Perubahan arus lalu lintas di Kota Medan, sejak sepekan ini menimbulkan kemacetan. Berdalih ingin memperlancar arus, apa lacur malah tambah macet. Kebijakan Pemerintah Kota (Pemko) Medan ini bisa dibilang sembrono, gegabah dan tanpa perhitungan.
Saya bukan ahli lalu lintas. Namun sebagai pengendara, saya merasakan kemacetan semakin parah di beberapa ruas jalan. Keluhan demi keluhan bersileweran di media sosial. Semua mengeluh, semua menyesalkan kebijakan ini.
Bagi saya, sebuah kebijakan publik tentunya harus mempertimbangkan banyak aspek. Ada banyak hal yang harus dihitung.

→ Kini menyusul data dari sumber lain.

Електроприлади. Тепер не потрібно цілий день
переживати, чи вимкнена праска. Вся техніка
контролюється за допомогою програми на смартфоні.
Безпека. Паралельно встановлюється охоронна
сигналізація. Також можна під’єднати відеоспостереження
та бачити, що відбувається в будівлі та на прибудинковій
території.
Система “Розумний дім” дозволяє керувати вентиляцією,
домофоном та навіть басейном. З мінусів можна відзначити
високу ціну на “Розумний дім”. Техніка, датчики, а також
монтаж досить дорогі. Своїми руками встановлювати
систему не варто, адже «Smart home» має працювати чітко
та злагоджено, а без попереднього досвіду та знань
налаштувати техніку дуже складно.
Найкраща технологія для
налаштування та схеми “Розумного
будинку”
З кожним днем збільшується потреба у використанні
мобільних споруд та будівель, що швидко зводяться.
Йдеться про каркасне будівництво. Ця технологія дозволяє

Saya bukan anti kebijakan publik dari Pemko Medan. Semua hal yang ditujukan untuk kepentingan publik tentu harus didukung. Namun, jika kebijakan Pemko Medan tak sesuai harapan, tak perlu malu lah untuk segera merevisinya.
Kota Medan punya banyak PR (Pekerjaan Rumah) yang lebih urgen untuk diberi perhatian. Soal banjir misalnya, hal ini menurut beberapa teman dari birokrat di Pemko Medan disebabkan kebijakan yang tidak tepat dari Walikota Medan, Bobby Nasution. Seharusnya, Walikota Medan segera melakukan pengerukan ruas-ruas sungai yang melintasi Kota Medan. Melengkapi peralatan untuk merevitalisasi sungai. Biar tahu saja, sejak pemerintahan Walikota Medan, Rahudman Harahap tahun 2010, tak ada pembelian peralatan untuk merevitalisasi sungai di Kota Medan. Walikota Medam, Dzulmi Eldin setelahnya seperti cuek bebek. Penggantinya, Walikota Bobby Nasution seperti gagap tak memahami masalah. Masyarakat akhirnya yang jadi korban. Medan banjir!
Soal lain lagi adalah penertiban para Pedagang Kaki Lima (PKL). Di Pasar Sei Sekambing kemacetan jadi menu harian. Di Pasar Sukarame hal yang sama terjadi. Barisan PKL di depan Pusat Perbelanjaan Carefour di Jalan Gatot Subroto membuat sakit mata memandangnya. Tak ada upaya melakukan pembenahan. Saya malah melihat seperti pembiaran. Miris melihatnya.
Sebagai warga Medan, lahir dan beraktivitas di Kota Medan, saya sungguh berharap ketika Walikota Medan dipimpin seorang anak muda, akan berubah. Tapi kenyataannya berbeda. Mungkin ada banyak faktor yang menyebabkannya. Salah satunya adalah bahwa Walikota Bobby Nasution masih banyak harus belajar. Dia ternyata bukan seorang fast learning. Menyelesaikan masalah di Kota Medan memang butuh waktu, maka itu kita butuh pemimpin yang cekatan, terampil, cekatan dan berinisiatif jitu. Ke depan, Kota Medan akan menghadapi tantangan lebih berat. Saya meyakini, Kota Medan bisa berubah ditangan walikota yang tepat. Mudah-mudahan itu segera terwujud di tahun 2024. Hingga, Medanku Sayang, tak perlu jadi Medanku Malang.